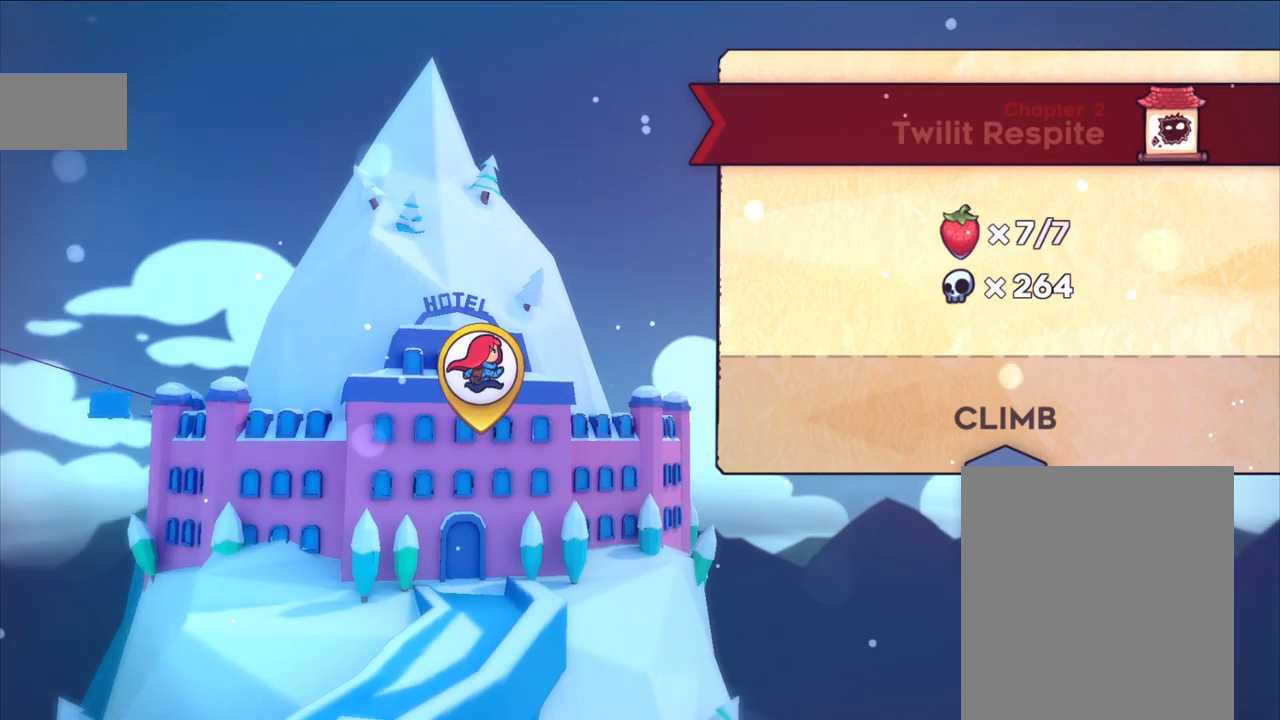
{"buttons": [], "left_stick": "center", "right_stick": "center", "events": [[67, "R2", "down"], [133, "R2", "up"]]}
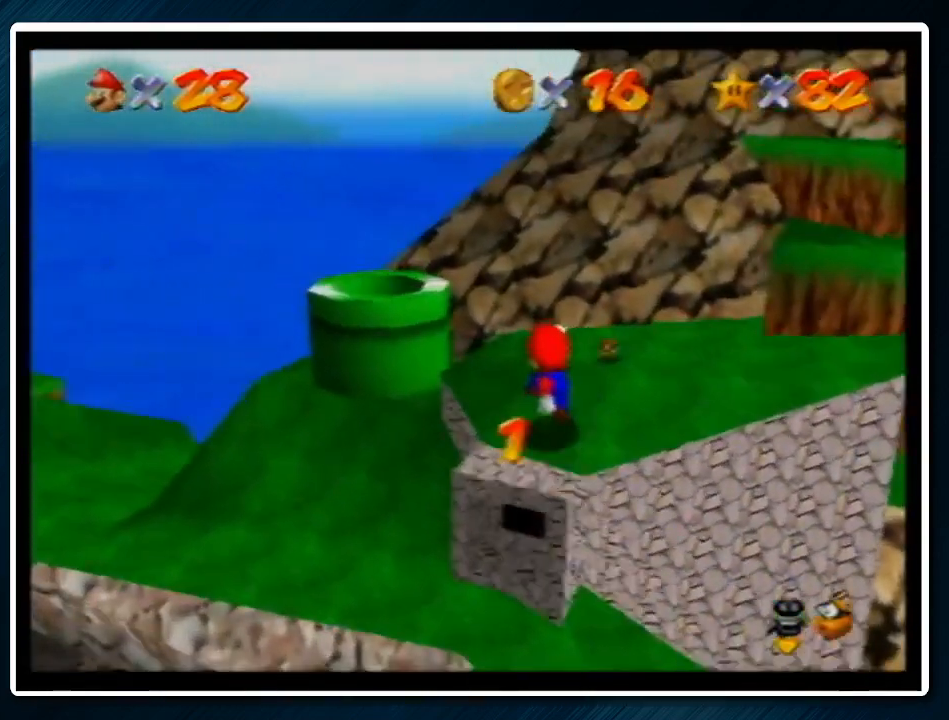
Gameplay with a controller (Nintendo layout); each line is a JSON object with the inputs held at the frame after it. "events" lists button and stick changes between this image and that frame as [ms after this image, input, new state], when the widget could be followed in between. Not read: L1 L3 R3.
{"buttons": [], "left_stick": "down-left", "events": [[100, "A", "down"], [200, "left_stick", "left"], [300, "left_stick", "down-left"], [367, "A", "up"]]}
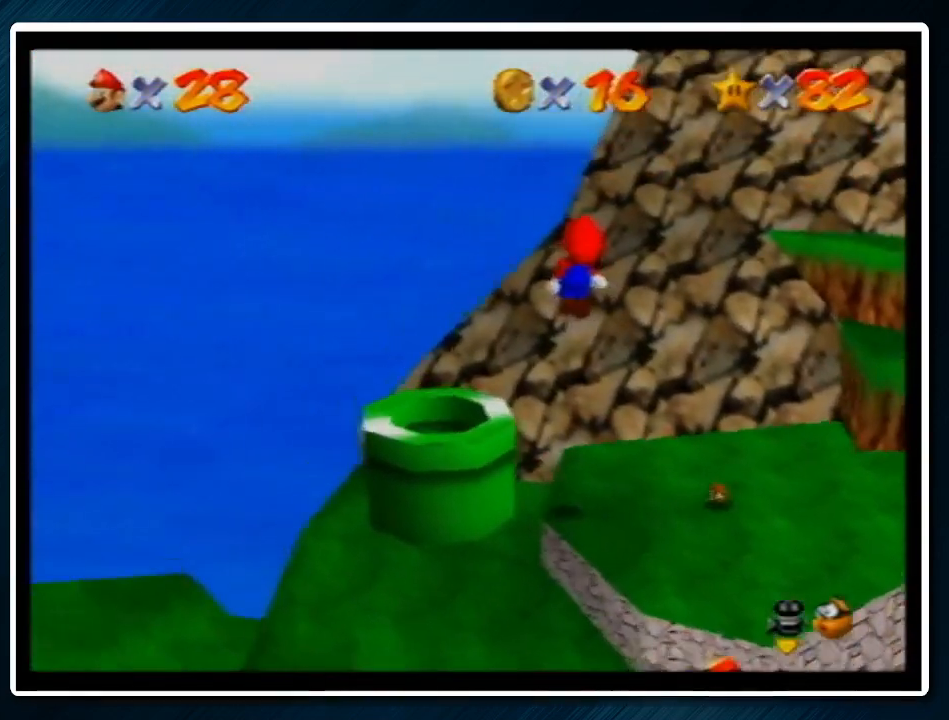
{"buttons": [], "left_stick": "center", "events": [[233, "left_stick", "left"], [467, "left_stick", "center"]]}
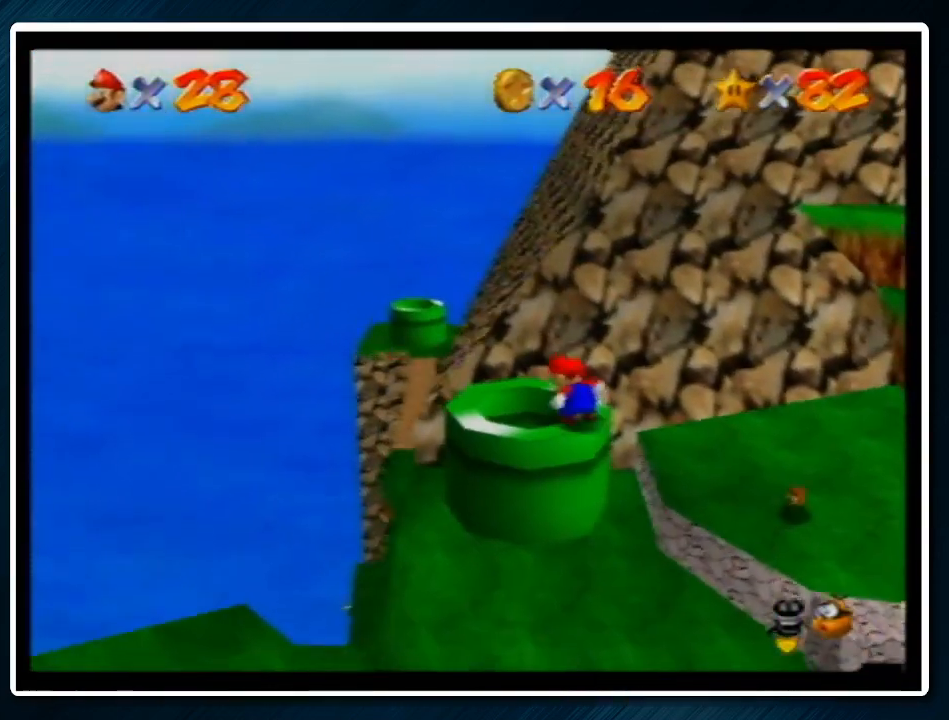
{"buttons": [], "left_stick": "up-left", "events": [[300, "A", "down"], [300, "B", "down"], [400, "A", "up"], [400, "B", "up"], [400, "left_stick", "up-left"]]}
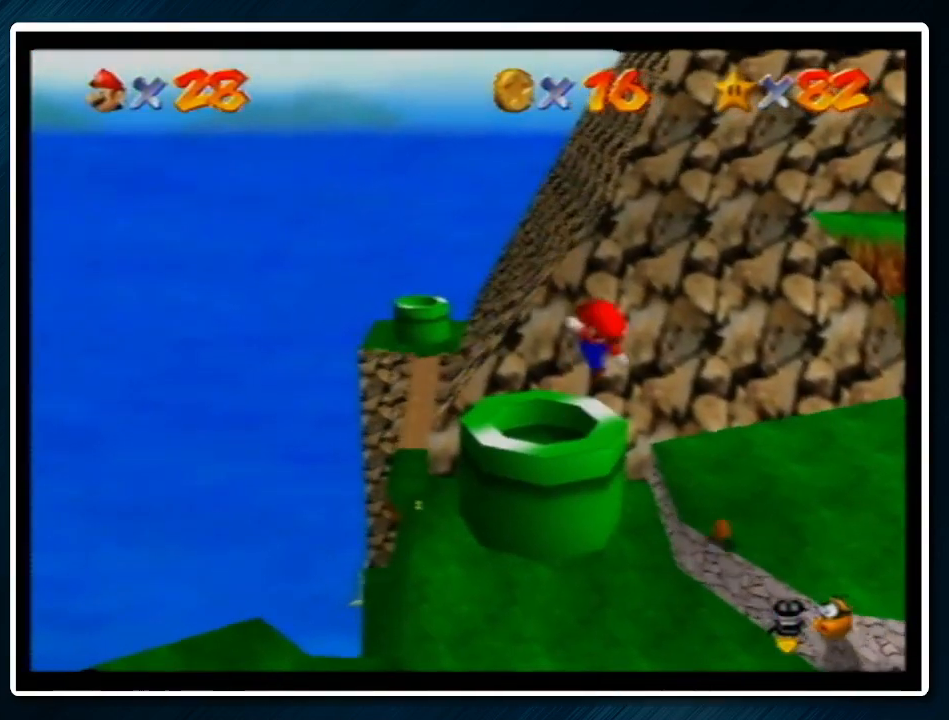
{"buttons": [], "left_stick": "center", "events": [[233, "left_stick", "center"]]}
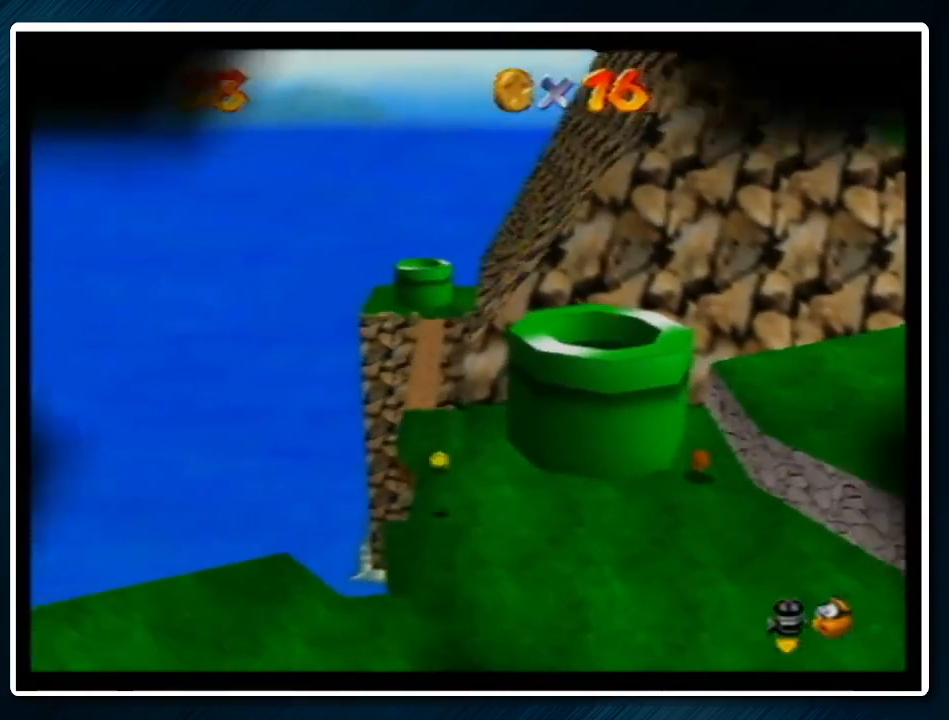
{"buttons": [], "left_stick": "center", "events": []}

◆ ◆ ◆ ◆

--- Required action ---
All lines from the one that contains "Gameplay with a" through the last line of the data should be retyped exactly, with the pictures left out.

--- Task result ---
Gameplay with a controller (Nintendo layout); each line is a JSON object with the inputs held at the frame after it. "events" lists button and stick changes between this image and that frame as [ms after this image, input, new state], when the widget could be followed in between. Not read: L1 L3 R3.
{"buttons": [], "left_stick": "down-left", "events": [[100, "A", "down"], [200, "left_stick", "left"], [300, "left_stick", "down-left"], [367, "A", "up"]]}
{"buttons": [], "left_stick": "center", "events": [[233, "left_stick", "left"], [467, "left_stick", "center"]]}
{"buttons": [], "left_stick": "up-left", "events": [[300, "A", "down"], [300, "B", "down"], [400, "A", "up"], [400, "B", "up"], [400, "left_stick", "up-left"]]}
{"buttons": [], "left_stick": "center", "events": [[233, "left_stick", "center"]]}
{"buttons": [], "left_stick": "center", "events": []}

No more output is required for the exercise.